Türkiye’nin iklim politikalarının gelişimine önemli katkı sağlayacak Paris Anlaşmasının imzalanmasını çok büyük bir memnuniyetle karşıladıklarını söyleyen, AB Yeşil Mutabakat ve altındaki regülasyonları yakından takip ettiklerini belirten Özkadı, “Avrupa’nın ekonomisini karbondan derin bir şekilde arındırma hedefini çok kıymetli buluyoruz.

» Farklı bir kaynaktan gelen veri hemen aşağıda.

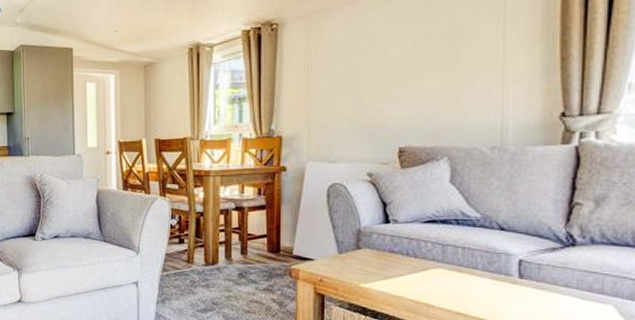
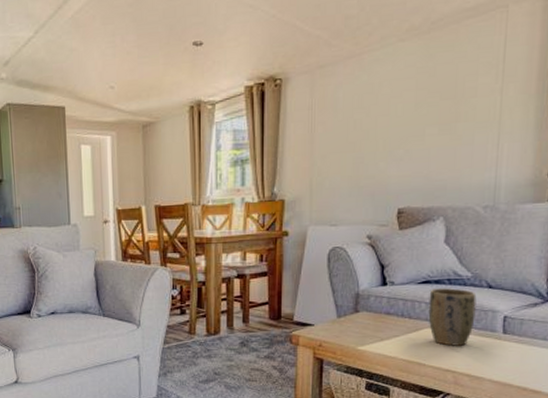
plant pot: none [435,228,487,289] -> present [428,288,477,346]

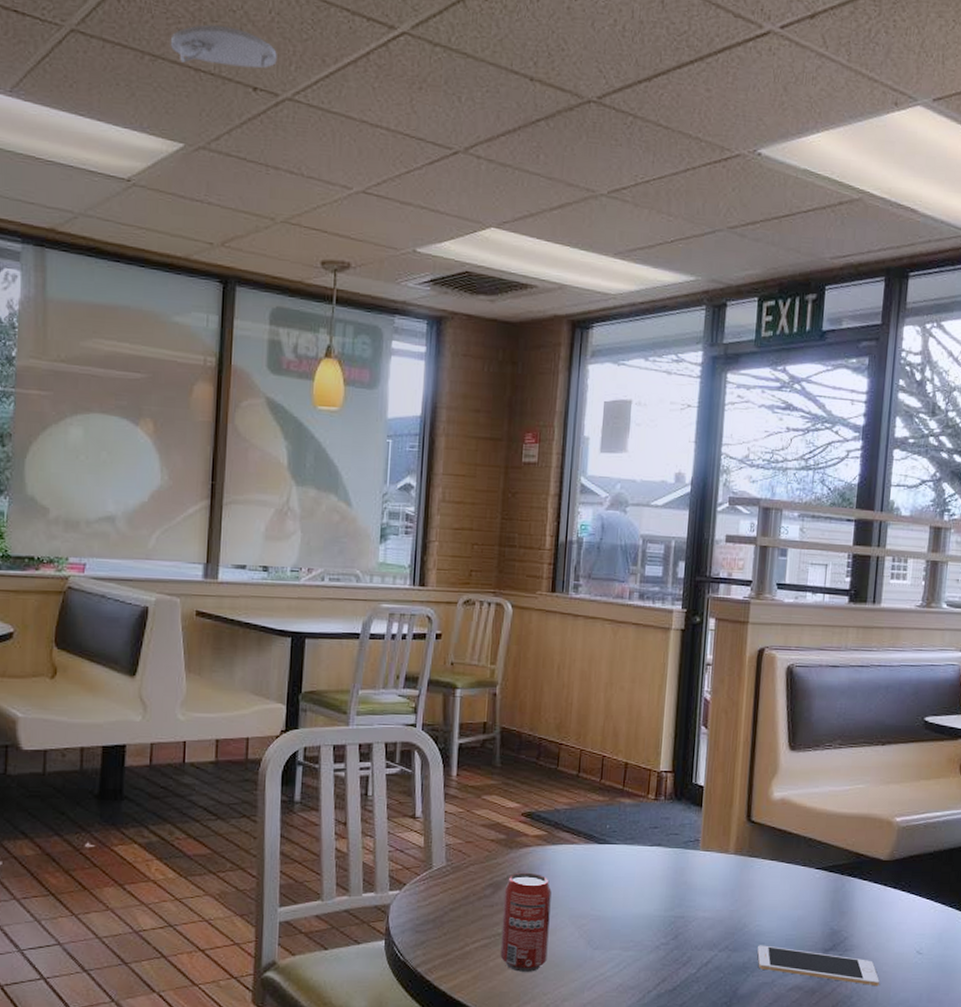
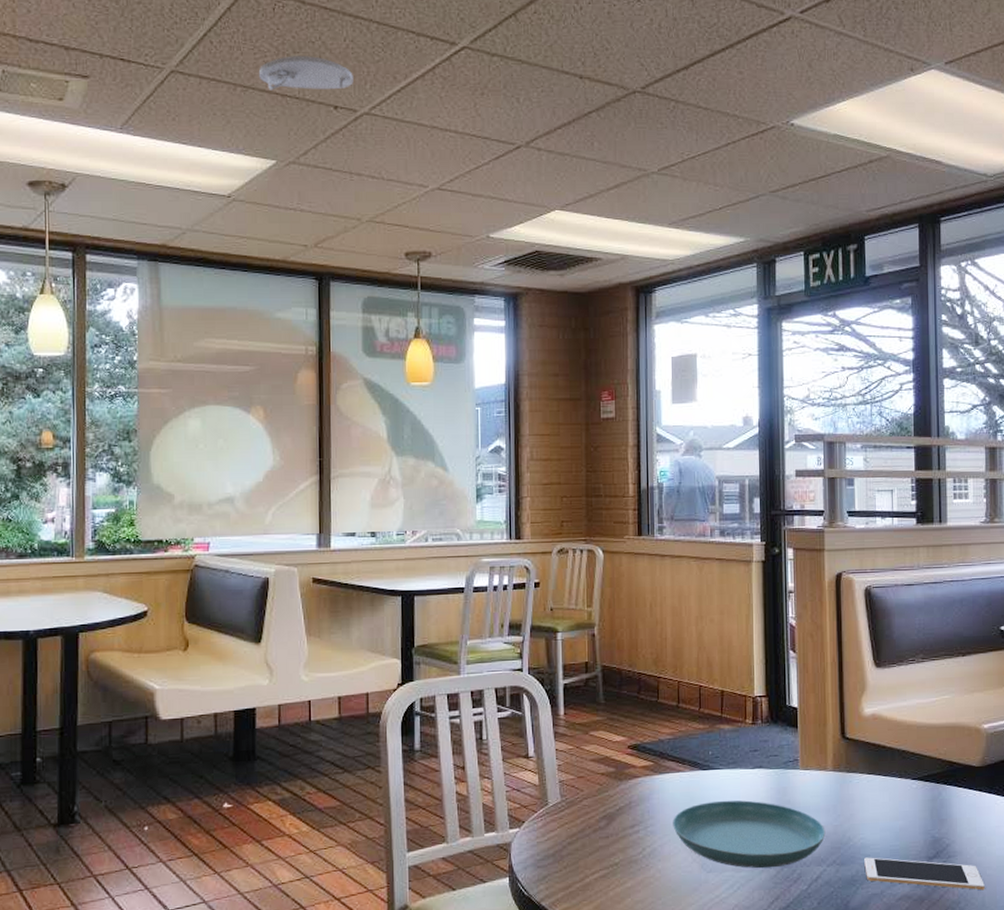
beverage can: present [500,872,552,972] -> none [618,802,664,900]
saucer: none [562,876,721,949] -> present [673,800,826,869]

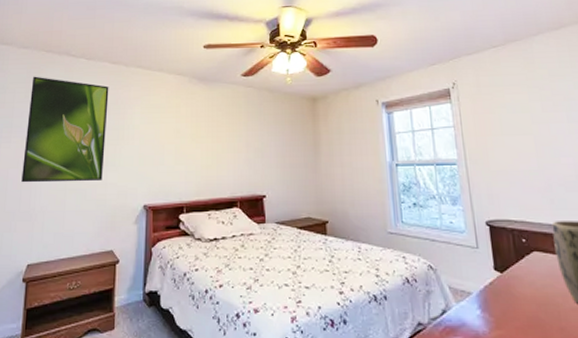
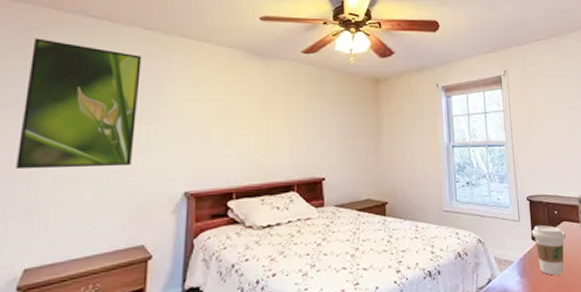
coffee cup: none [493,255,539,313] -> present [531,225,567,276]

Bu, uluslararası ticaret, küresel rekabet gücünün artırılması ve öngörülebilirliğe katkı sağlayacak.
Türkiye olarak ihracatımızın en önemli bölümünü gerçekleştirdiğimiz Avrupa ile bu rakamları korumamız çok önemli. Bu nedenle iklim krizinin olası etkilerinden korunmak için hem azaltım hem uyum konularına hız vermemiz gerekiyor. Ülkemizde AB ile uyumlu bir emisyon sisteminin kurulmasını TÜSİAD olarak önemli buluyoruz. Bu yolla elde edilecek fonun sanayide yeşil dönüşüm için kullanılmasını elzem görüyoruz.”
“Daha düşük besleyici diyetlere geçmenin sağlanması önemli”
Gıdanın Geleceği için iklim riskleri oturumunda konuşan Metro Türkiye Kalite Güvence ve Sürdürülebilirlik Grup Müdürü Tülay Özel; “bugün iklim değişikliği tüm dünyanın gündeminde yer alıyor. Özellikle sürdürülebilir bir gelecek için gezegenimizi daha iyi tanımak ve ihtiyaçlarını karşılamak gerekiyor.
Tüketim alışkanlıklarının değişimi ve sürdürülebilir beslenme ile aşırı tüketimi azaltmak mümkün. Daha düşük besleyici diyetlere geçmenin sağlanması önemli. Gelecek nesillere sağlıklı ve sürdürülebilir bir beslenme sağlamak için sürdürülebilir besin kaynaklarına geçiş yapmamız gerekiyor dedi.
Zirve “Sektörlerin İklim Değişikliği ile Uyumlu Yeni İş Modelleri”, “Net Sıfır Geleceğinin Finansmanı”, “Enerji Verimliliği Potansiyelini Artırmak”, “İklim Değişikliği ile Mücadelede Çözümler”, “Düşük Karbona Geçiş için Eylemler ve Teknolojiler”, “Gıdanın Geleceği için İklim Riskleri”, “1,5 Derece Hedefi için İklim Senaryoları”, “Yeşil OSB’lere Doğru” ve “Yerel Yönetimlerin İklim Krizinin Etkileri ile Mücadelede Rol” başlıklı oturumlarda kıymetli lider, uzman ve akademisyenlerin katkılarıyla tamamlandı.
İş dünyasının İklim Zirvesine desteği
Sürdürülebilirlik Akademisi ve Dünya Gazetesi tarafından ilk kez düzenlenen ve Türkiye İhracatçılar Meclisi işbirliği ile gerçekleşen İklim Değişikliği Zirvesi’nin ana destekleyenleri Sabancı Holding, PepsiCo, BSH Türkiye ve Akademi Çevre’ydi. Zirveye Schneider Electric, Quick Carbon, Yaşar Holding, Anadolu Efes platin destekleyen; Metro, Alfa Laval, Tureks ve Tüpraş altın destekleyen olarak destek verdi.